The team won’t be able to use the field in October, which is the final month of fall practice. The Highlanders will practice this week at Virginia Tech and at Calfee Park instead. An exhibition game against a junior college this weekend will shift to Salem Memorial Ballpark.
Radford’s regular season will begin in February. Guerra is worried that a check from the insurance company will come too late to repair the ballpark in time for the start of the season. So he has already begun calling Radford donors to see if he can raise the money to start the repairs as soon as possible —before the insurance check comes.
“The insurance claim, it’s going to take awhile. We’re going to need help from a financial standpoint to put the money up front before we get the insurance money,” Guerra said. “The insurance claim will be a year maybe? A year and half? … This is a major, major, major claim because in my mind, it’s a total rebuild.
“Whether it be auxiliary funds or whether it be privately donated, (money is needed) to beat the timing of it. Because the priority is getting on our field in the spring. You can play at Calfee Park if need be; they’ve already been unbelievable. … Salem’s been unbelievable, Virginia Tech’s been awesome. So I’m not really worried about us playing (somewhere). But I want to play here in the spring. And we’re going to need help. … I don’t know if there’s a day that can be wasted.”
Five fence-high segments of rubber-padded wood covering the outfield fences came off in the flood.
“That piece is gone,” Guerra said in reference to a missing piece. “I don’t know where it is. Probably floated down the river.”
Other segments of the padding covering the outfield fence sustained water damage.
“There’s a ton of individual pieces that need to get replaced. I would say the whole thing,” Guerra said. “When water gets deep into these pads, they rot.
“Timing is really not on our side right now. Just ordering the pads to get made, that’s a large order. … We need a whole new fence. … Every piece is destroyed.”

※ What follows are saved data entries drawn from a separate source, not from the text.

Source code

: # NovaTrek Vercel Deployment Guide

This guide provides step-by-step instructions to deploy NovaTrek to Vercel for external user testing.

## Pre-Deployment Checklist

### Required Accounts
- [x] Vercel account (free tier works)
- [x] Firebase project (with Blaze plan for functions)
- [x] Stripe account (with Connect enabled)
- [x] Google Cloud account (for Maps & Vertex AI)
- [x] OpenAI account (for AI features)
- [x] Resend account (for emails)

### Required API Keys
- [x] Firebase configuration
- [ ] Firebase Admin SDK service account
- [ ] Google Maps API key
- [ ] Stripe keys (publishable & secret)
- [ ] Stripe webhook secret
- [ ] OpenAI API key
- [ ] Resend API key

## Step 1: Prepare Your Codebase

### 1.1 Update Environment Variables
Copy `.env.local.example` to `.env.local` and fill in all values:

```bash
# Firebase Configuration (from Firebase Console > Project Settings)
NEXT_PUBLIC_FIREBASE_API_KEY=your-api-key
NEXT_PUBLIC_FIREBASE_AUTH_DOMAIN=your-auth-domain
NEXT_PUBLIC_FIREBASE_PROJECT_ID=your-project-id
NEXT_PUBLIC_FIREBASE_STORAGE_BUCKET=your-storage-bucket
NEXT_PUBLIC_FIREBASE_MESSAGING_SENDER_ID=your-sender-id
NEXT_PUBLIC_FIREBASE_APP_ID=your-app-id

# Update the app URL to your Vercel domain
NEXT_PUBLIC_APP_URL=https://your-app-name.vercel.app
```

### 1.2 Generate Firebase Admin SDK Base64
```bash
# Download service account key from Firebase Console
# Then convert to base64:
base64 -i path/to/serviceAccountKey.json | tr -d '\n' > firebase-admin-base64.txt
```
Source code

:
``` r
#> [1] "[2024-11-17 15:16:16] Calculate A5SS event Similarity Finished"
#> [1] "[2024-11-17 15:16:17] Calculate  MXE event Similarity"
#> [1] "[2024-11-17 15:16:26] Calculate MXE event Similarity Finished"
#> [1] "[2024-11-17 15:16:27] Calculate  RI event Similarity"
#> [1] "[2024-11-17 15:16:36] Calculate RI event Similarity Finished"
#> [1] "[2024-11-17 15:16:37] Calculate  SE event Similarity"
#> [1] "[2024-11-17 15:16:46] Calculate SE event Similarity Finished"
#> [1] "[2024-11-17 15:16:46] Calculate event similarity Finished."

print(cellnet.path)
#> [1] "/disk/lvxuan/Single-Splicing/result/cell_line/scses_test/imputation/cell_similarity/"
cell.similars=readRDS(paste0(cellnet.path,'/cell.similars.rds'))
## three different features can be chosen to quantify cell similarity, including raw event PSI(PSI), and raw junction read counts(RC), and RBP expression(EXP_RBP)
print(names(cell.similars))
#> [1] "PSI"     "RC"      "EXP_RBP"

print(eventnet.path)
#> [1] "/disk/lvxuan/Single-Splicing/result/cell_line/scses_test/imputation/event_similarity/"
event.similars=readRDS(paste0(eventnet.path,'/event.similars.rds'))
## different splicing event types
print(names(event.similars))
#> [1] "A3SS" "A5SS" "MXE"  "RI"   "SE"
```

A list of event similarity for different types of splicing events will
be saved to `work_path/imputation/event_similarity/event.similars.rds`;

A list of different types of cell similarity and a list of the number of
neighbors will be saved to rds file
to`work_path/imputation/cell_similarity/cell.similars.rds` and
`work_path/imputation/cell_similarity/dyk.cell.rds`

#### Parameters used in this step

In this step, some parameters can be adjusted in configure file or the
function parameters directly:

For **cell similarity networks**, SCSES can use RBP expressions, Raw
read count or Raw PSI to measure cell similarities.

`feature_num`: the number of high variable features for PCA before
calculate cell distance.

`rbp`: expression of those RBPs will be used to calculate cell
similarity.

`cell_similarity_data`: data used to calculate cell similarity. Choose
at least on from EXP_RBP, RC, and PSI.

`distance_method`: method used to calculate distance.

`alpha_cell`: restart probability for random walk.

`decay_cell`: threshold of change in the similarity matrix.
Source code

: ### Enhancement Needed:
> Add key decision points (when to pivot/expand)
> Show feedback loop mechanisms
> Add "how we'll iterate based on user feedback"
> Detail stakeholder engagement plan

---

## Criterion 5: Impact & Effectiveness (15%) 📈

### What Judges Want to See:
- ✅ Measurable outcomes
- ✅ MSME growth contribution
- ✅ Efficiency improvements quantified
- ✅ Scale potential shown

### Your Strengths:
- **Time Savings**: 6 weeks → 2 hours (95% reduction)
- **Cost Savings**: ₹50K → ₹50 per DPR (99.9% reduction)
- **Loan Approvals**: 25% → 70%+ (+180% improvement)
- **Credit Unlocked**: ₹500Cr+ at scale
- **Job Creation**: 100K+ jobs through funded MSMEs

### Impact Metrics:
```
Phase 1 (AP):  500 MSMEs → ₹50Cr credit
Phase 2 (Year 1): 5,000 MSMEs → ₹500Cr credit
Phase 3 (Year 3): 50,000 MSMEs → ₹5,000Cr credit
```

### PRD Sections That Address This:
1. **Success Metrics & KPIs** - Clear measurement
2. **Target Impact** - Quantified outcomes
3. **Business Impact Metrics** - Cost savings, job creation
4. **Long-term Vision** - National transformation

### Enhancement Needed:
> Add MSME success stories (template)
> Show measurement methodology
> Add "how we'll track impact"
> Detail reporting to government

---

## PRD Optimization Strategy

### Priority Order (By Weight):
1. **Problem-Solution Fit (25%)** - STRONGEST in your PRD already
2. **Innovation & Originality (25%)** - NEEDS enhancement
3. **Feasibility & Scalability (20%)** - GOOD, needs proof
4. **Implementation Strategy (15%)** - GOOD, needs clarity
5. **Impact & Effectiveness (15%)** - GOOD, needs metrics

The padded wood covering the walls along the left-field and right-field foul lines came off during the flood, leaving the brick exposed.
The ballpark debuted in 1986 but was renovated and gained lights and a new grandstand in 2011. The grandstand was not affected by the flood.
New artificial turf was installed in 2021. But that turf is now muddy and damaged and will need replacing.
“All this mud, that’s just everywhere,” Guerra said as he looked down at the field. “I don’t know if you can clean it.
“The smell, the bacteria (are problems).
“The bigger issue is what’s going on underneath. It’s not like a rug (where) you just fold it back out and fix it.
“So to me it’s a total rebuild.”
New dugouts were built in 2011. But rubber pieces of a dugout floor came off in the flood. Dugout floors and benches are covered in mud.
“You’re going to tell teams and kids to sit on that, even though you clean it?” Guerra said of the dugout benches. “Think of the bacteria from the river.”
Guerra said the batting cages next to the field need to be replaced because of the damage to the cages’ artificial turf.
“The turf’s not salvageable,” Guerra said.
A pitching mound from the bullpen next to the field now rests on top of tables and chairs in a seating area along the right-field line.
Guerra said 180-dozen baseballs were damaged when the equipment room next to the first-base dugout was flooded.
“You’re talking $50,000 at least of baseballs,” Guerra said. “You’re talking another $30,000 in machines. Plus another $20,000 in miscellaneous pitching stuff, training bats.”
The Appalachian League has already promised to donate 250 new baseballs to the team.
Signage honoring the program’s Major League Baseball draft picks and Radford hall of fame members was also damaged by mud.
Of course, Guerra knows others were more affected by Helene than his team.
“It sucks we have to go through this, but there’s a lot of people that have it worse than us,” he said.